Лермонтов нетерпеливо поднялся и устремился к двери.

– Вы куда? – тут же бросил ему Чехов.

Лермонтов передернул спиной, как кот:

– Я обязан отчитываться?

«Опять в уборную», – понял Чехов. Проследить бы… Он уже приподнял зад, как Пушкин обнял его за плечи.

– Итак, господа. Оленька не попадает в маскарад, спасает своего любезного жениха, в войну вступает подводный флот – и выигрывает, Россия спасена. Осталось свести концы с концами. Чтобы даже наш знакомый господин Болин, вставив себе в глаз ювелирную лупу, не нашел швов. Расходимся писать развязку. Пусть победит лучшая.

***

Едва Лермонтов затворил и запер за собой дверь уборной, раздраженная холодная мина исчезла – лицо теперь дышало глубоким покоем, как лицо спящего. Он опустился на толчок, вынул из кармана сложенный листок, развернул и принялся за дело.

Но и в третий… и в пятый… и в седьмой раз заклинание не подействовало.

В мире не сдвинулся ни малейший флюид.

Лермонтов злобно смял листок в руке, стиснул бумажный комок так, что ногти больно впились в мякоть ладони.

Хорошо, что легендарный предок Фома Лермонт не мог сейчас видеть столь бесславного потомка. Что сказала бы фея Мелюзина, даже думать не хотелось. Она не отозвалась. Опять!

Лермонтов впечатал оба кулака в недоходный лоб. «Что я делаю не так?» Закрыл глаза. Хотелось простоять так вечность.

Но не вышло.

Через коридор над входной дверью затрясся колокольчик.

Звон его отдавал в мозгу медной крошкой.

Лермонтов скривился.

– Госпожа Петрова! – гаркнул он. – Отоприте же… наконец.

Но колокольчик опять забился в падучей. Госпожа Петрова, очевидно, ушла на рынок (в прачечную, в аптеку, в погреб, в магазин). Скорее всего, звонила именно она – забыла ключи. А жильцов, как назло, унесло волнами вдохновения. Выбора не было. И, чертыхнувшись, Лермонтов пошел отпирать сам.

– Вам кого? – весьма неприветливо спросил он.

Тощий рыжеватый господин нервно мял картуз перед ним. Лицо его было самым обычным, только что в рытвинах, и выдавало дурной стол, дурной сон, отсутствие супруги и присутствие алкоголя. Сильно потертый студенческий мундир был порван в подмышке. Торчал чуть ли не клок сена.

– Вы кто? – еще грубее спросил Лермонтов, чтобы отшить наверняка.

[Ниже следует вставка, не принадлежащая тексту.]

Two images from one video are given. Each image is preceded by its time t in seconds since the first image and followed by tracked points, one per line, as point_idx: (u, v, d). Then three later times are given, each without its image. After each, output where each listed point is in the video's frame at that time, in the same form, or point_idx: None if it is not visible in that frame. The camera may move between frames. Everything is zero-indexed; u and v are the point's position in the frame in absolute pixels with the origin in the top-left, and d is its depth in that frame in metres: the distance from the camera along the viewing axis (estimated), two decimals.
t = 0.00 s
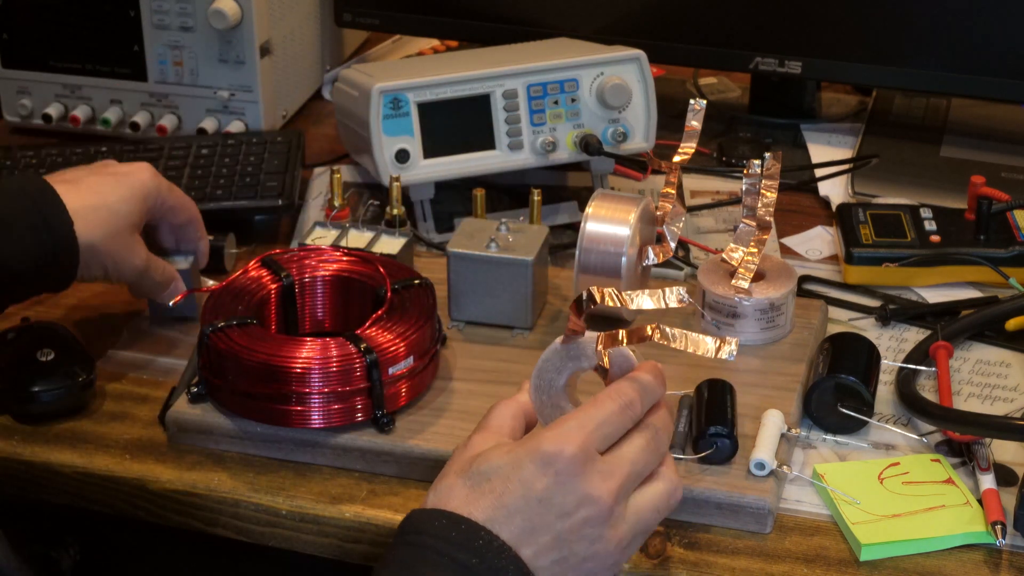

– Максимов. – Господин от волнения скрутил картуз так, что треснул козырек. – Мещанин. Это вы?

Лермонтов похолодел.

– О, простите… великодушно… – затрепетал мещанин, как дева перед демоном. – Этот адрес мне дали в книжной лавке… Мне сказали… Вы купили все мои книги! Все! Боже мой. Боже мой, боже и сонм ангелов небесных. Вы все их прочли?!

– Я не читал ваших книг, – ударил холодом Лермонтов.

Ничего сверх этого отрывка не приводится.